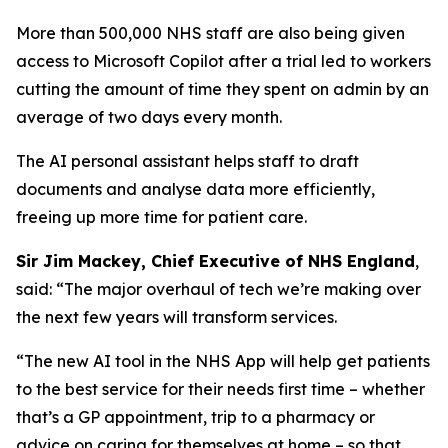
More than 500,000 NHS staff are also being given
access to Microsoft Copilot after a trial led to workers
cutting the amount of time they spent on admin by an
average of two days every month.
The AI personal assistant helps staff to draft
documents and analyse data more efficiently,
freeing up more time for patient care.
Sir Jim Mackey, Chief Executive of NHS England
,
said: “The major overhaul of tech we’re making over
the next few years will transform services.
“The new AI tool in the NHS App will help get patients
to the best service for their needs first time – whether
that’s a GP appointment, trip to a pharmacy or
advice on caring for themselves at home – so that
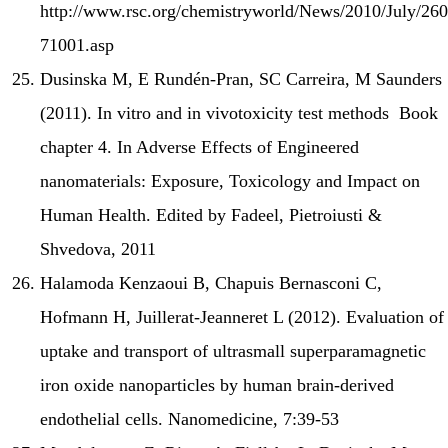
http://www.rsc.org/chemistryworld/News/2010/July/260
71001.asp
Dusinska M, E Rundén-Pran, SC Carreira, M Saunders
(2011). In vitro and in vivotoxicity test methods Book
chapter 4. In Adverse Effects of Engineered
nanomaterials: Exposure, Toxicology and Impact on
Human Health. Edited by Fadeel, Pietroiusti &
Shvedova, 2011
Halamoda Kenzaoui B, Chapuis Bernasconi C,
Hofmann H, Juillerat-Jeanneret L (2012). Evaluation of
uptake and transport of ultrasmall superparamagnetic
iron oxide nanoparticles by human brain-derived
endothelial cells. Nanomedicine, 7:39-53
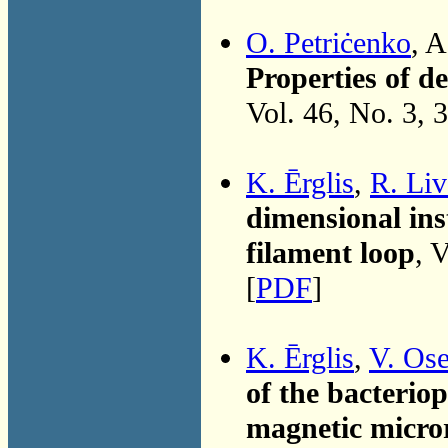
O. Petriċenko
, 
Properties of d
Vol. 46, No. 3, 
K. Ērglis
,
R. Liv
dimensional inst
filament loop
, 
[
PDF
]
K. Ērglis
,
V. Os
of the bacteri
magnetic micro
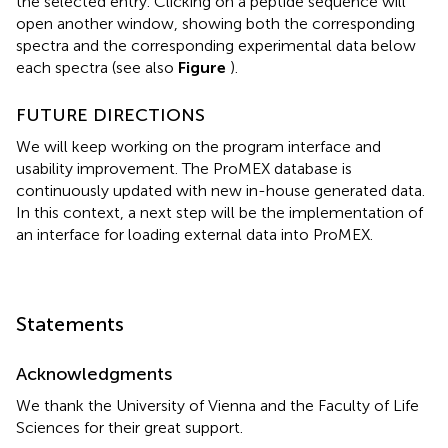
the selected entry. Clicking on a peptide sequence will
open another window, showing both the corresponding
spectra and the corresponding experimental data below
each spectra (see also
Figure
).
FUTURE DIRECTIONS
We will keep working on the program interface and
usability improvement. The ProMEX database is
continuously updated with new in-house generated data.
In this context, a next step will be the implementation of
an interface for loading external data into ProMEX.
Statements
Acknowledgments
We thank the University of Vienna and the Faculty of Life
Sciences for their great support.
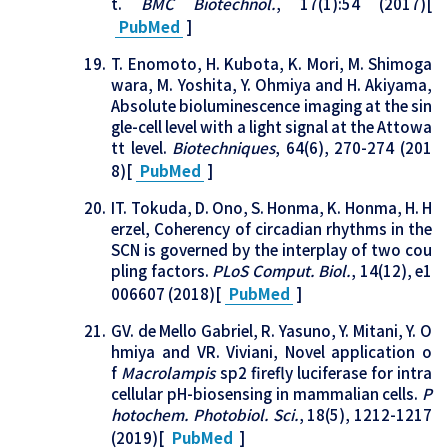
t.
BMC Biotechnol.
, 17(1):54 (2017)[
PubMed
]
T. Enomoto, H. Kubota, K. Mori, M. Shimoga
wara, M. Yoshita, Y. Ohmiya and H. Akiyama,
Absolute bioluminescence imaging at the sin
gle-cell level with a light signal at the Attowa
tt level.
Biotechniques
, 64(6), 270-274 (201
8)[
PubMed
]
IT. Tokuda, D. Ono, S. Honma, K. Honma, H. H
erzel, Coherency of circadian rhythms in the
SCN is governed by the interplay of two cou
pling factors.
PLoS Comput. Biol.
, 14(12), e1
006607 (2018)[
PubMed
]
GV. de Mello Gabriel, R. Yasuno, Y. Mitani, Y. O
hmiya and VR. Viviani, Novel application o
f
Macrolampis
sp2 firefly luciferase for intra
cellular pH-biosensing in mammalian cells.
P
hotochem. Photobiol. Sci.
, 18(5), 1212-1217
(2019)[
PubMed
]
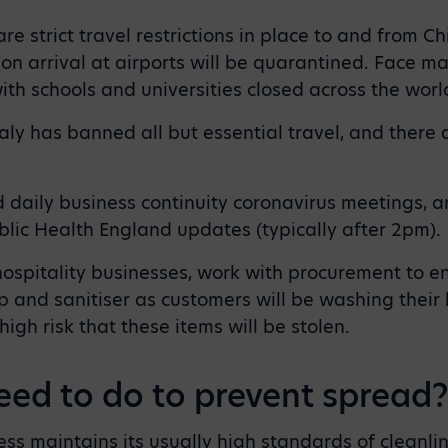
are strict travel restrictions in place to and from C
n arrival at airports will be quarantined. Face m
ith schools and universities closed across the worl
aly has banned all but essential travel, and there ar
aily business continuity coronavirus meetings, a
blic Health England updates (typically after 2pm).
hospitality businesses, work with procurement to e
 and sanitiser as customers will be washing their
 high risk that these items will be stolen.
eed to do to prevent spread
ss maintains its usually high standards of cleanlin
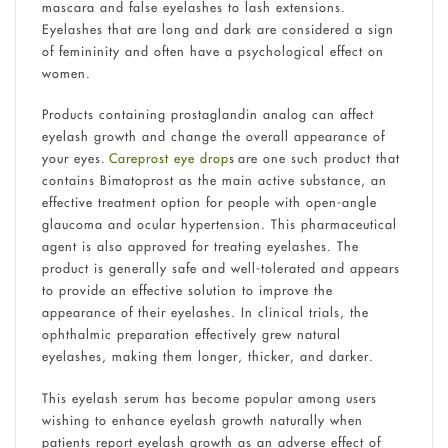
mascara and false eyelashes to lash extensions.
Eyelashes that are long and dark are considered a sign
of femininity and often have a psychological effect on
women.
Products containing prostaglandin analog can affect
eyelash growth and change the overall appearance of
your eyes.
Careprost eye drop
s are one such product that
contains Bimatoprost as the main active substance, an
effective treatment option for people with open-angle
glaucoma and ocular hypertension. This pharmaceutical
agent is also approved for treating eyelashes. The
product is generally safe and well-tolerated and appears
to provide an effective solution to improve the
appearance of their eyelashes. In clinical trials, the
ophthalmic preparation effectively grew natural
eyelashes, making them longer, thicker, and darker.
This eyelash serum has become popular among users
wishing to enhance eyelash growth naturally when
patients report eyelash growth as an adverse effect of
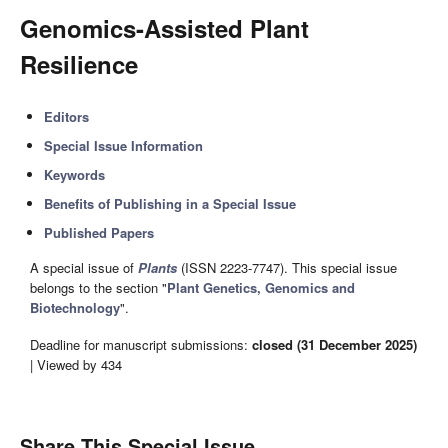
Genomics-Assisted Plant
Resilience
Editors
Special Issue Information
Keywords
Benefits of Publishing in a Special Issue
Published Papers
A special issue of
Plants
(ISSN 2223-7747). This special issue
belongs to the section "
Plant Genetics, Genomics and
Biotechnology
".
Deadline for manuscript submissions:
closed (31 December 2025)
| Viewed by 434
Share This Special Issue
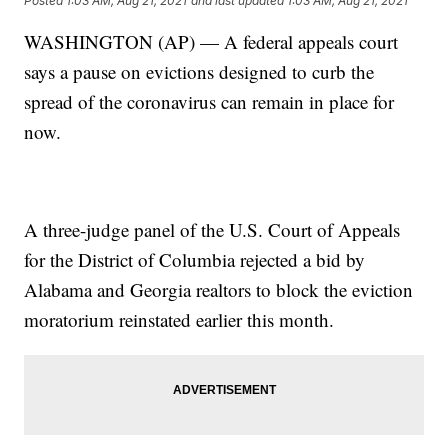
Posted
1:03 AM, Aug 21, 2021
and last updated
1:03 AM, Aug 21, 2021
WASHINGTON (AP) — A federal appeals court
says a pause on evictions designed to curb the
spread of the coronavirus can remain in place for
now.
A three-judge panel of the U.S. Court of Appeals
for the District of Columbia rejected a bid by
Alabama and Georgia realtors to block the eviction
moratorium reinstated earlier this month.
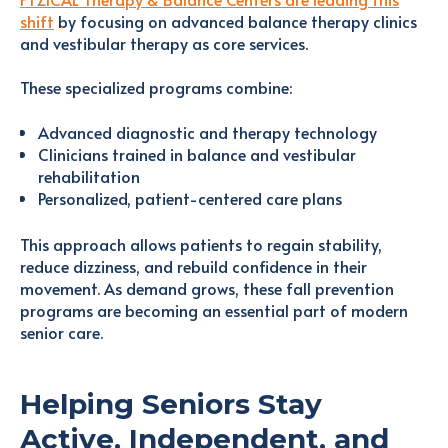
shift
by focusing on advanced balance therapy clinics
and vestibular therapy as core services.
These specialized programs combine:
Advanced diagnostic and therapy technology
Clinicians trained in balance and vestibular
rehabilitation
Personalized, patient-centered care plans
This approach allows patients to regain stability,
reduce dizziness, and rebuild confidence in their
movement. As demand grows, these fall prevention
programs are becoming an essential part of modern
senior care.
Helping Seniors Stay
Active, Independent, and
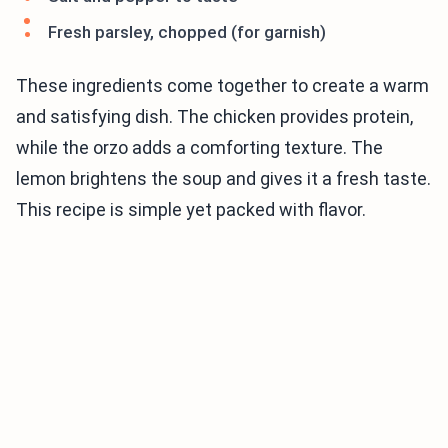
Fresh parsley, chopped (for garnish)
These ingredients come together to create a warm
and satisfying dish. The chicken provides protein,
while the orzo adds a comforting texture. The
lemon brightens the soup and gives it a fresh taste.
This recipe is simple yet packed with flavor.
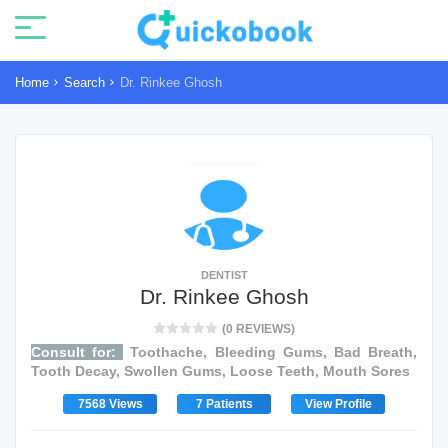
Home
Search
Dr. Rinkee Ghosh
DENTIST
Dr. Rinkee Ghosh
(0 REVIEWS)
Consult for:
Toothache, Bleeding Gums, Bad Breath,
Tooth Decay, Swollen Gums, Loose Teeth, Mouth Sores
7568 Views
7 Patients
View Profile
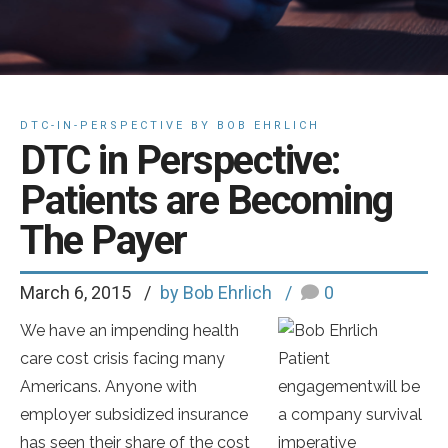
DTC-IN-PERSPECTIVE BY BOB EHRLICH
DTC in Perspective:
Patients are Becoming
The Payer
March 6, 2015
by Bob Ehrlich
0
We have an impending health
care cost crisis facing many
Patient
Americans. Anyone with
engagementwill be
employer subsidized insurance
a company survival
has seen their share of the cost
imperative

**WHAT YOU NEED TO DO**
Copy out every line of the data that includes the word "essential".

**PROBLEM SOLUTION**
aly has banned all but essential travel, and there ar
programs are becoming an essential part of modern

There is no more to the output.